▶ _TEXT EXCERPT_:
====

Figure 6. Distribution of glacial deltas (triangles), and major meltwater
channel deposits (dashed arrows) in King County. Based on a
map by Kroft (3) and our field observations.
River Channel Bars
The channel bars along some reaches of large rivers in western
Washington constitute a renewable resource of sand and gravel which
can be harvested without significant damage to the channel if
proper care is taken. However, the maximum annual harvest that
can be taken without significant alteration of the channel is small
relative to that available from the static sources described above.
The bars are a desirable source because they often lie close to the
market in the middle reaches of rivers; they consist dominantly of
the most useful sizes from medium sand up to 3 inches in diameter;
and because most of the mechanically weak lithologies have been
broken down and transported far downstream as suspended load. Thus
the river gravels tend to be "cleaner" and harder than the
mixture of sediment that enters the stream, or than some Pleistocene
deposits that have been weathered.
Estimation of the harvestable amount of sand and gravel from a river
channel is a complex problem, which cannot be adequately solved at
this time for western Washington rivers. However, by an approximate
analysis it is possible to outline the constraints on harvesting and
the data needed for refining estimates.
It is necessary to know first how much sand and gravel is being
transported across the channel bars at a particular river cross
section, and second how much of the bar material can be removed each
year without disrupting the sediment transport system enough to
diminish the area of spawning gravel, or to cause channel instability
or other undesirable effects. These two quantities are not equal.
Channel bars are temporary storage sites through which sand and
gravel pass. Most bars are in approximate equilibrium, so that the
influx and downstream transport of material are equal when averaged
over a number of years. If all of the sand and gravel reaching such a
bar is removed, the supply to bars downstream will diminish. Since
sand and gravel will continue to be transported from these downstream
bars by the river, their size will decrease. Other bars, in certain
recognizable reaches of the river, constitute the points of final
deposition (on a human time scale) for gravel, while the sand
fraction may be carried further downstream. The most favorable places
for finding rapidly accumulating gravel deposits are reaches with
rapidly declining shear stress, such as that between river miles 42
and 34 in Figure 4. In such zones it is common to find rapid
evolution of point bars, and mid-channel bars, intense channel
shifting (Figure 4b) or avulsion, and frequent burial of vegetation
and other floodplain features.
We will deal first with techniques for estimating the flux of coarse
sediment across a channel bar and later with the problem of
estimating the volume that can be harvested without diminishing other
gravel bars in the vicinity. We will illustrate the problem with an
example for the Snohomish River system (4). Unfortunately,
theoretical equations for computing bedload transport rate do not
work well in the coarse-bedded rivers of the Pacific Northwest. These
formulae are based on the assumption that the factor controlling
sediment transport is the river's capacity for transport, and
therefore the gradient and depth of velocity. In thickly-vegetated
catchments the influx of sediment from the drainage basin is usually
less than the river's capacity for transport, so that influx rate
limits channel sediment transport. Thus, our attempts to apply the
Einstein (5) and Leopold-Emmett (6) methods yielded bedload rates
many times greater than measured values (see later).

====

▶ _MATERIAL_:
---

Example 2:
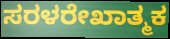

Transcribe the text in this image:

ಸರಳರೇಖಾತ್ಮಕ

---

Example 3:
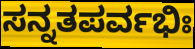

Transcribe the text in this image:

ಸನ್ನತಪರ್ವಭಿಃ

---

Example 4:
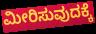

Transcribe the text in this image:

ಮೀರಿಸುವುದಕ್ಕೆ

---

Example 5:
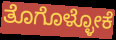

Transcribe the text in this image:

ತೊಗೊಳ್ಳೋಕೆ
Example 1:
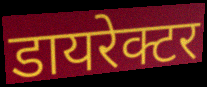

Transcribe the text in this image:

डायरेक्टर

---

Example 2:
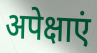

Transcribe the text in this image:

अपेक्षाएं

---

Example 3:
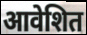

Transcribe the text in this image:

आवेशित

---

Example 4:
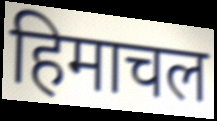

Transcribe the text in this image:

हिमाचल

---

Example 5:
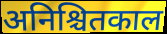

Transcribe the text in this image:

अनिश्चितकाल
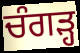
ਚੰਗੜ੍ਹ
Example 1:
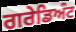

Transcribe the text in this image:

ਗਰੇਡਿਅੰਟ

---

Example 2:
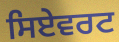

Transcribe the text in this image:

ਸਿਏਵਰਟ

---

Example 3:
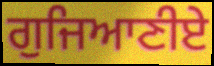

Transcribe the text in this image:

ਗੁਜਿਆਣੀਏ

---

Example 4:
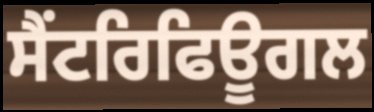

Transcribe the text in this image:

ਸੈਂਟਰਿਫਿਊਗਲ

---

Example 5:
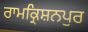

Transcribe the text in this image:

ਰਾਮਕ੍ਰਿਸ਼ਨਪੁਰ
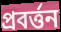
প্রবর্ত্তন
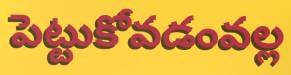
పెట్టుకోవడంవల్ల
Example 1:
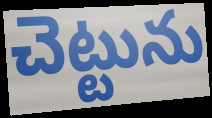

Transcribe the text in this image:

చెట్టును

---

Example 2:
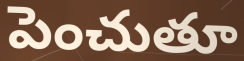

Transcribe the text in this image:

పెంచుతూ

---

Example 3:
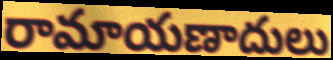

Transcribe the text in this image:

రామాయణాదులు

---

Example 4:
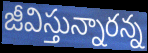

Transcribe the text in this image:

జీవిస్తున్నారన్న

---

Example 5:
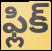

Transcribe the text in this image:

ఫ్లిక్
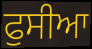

====

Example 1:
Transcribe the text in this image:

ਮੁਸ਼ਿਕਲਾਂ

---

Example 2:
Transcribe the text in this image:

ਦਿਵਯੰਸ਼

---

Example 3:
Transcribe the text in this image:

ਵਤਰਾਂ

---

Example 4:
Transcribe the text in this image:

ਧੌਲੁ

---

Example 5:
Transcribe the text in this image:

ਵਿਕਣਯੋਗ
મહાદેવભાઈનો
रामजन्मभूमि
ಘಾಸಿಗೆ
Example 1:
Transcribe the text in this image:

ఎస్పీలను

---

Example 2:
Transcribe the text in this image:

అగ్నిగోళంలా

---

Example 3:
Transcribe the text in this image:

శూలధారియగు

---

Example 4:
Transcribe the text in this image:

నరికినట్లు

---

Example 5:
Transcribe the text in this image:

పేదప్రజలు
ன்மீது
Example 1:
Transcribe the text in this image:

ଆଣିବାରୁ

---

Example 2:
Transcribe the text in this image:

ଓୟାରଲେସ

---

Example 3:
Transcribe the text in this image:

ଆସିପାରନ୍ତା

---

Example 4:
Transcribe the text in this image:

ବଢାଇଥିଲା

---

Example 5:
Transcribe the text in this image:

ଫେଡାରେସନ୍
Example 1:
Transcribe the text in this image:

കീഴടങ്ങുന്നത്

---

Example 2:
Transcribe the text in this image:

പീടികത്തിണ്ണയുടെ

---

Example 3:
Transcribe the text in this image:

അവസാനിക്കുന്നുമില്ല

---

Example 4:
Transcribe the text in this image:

====

▶ _JOBS_:
- 1) In the passage on river channel bars, what range of sediment sizes do the bars mostly consist of?
- 2) What reasons does the passage on river channel bars give for the bars being a desirable source of sand and gravel? List every one.
- 3) Write the next paragraph of the passage on river channel bars, picking up after its final sentence.

▶ _THE RESULTS_:
- 1) From medium sand up to 3 inches in diameter.

- 2)
- They often lie close to the market in the middle reaches of rivers.
- They consist mostly of the most useful sizes, from medium sand up to 3 inches in diameter.
- Most of the mechanically weak lithologies have been broken down and carried far downstream as suspended load.

- 3)
Rates of bedload transport have been measured at only one site in the
Snohomish River basin: on the main channel near Snohomish village
(7). The bedload measurements were collected by personnel of the U.S.
Geological Survey, using a Helley-Smith bedload sampler (8). Only
nine measurements were made, but they sampled the high range of flows
(including the major flood of December, 1975) that transport most of
the river's bedload. We have used these scanty data to construct a
bedload rating curve, shown in Figure 7. The regression line is not
well-defined, but it indicates that only a few hundred to a few
thousand tons per day are transported along the bed. Such
measurements could be augmented and extended to other sites on the
river system relatively easily. We used this rating curve in
combination with 10 years of daily flow records (1967-1977) from the
U.S. Geological Survey to calculate the average annual rate of
bedload transport past the site. The average was 26,000 tons/yr or
15,000 yd3/yr (9), but varied strongly between years.
Bedload measurements are not made routinely on most rivers. In
depositional zones of some rivers, repeated surveys of channel
cross-sections allows the computation of long-term average rates of
accumulation (10), but such measurements are rare, and must be
carried out over many years to yield useful averages. In the absence
of methods for direct assessment of bedload, one must resort to very
rough, indirect methods using the yields of suspended load.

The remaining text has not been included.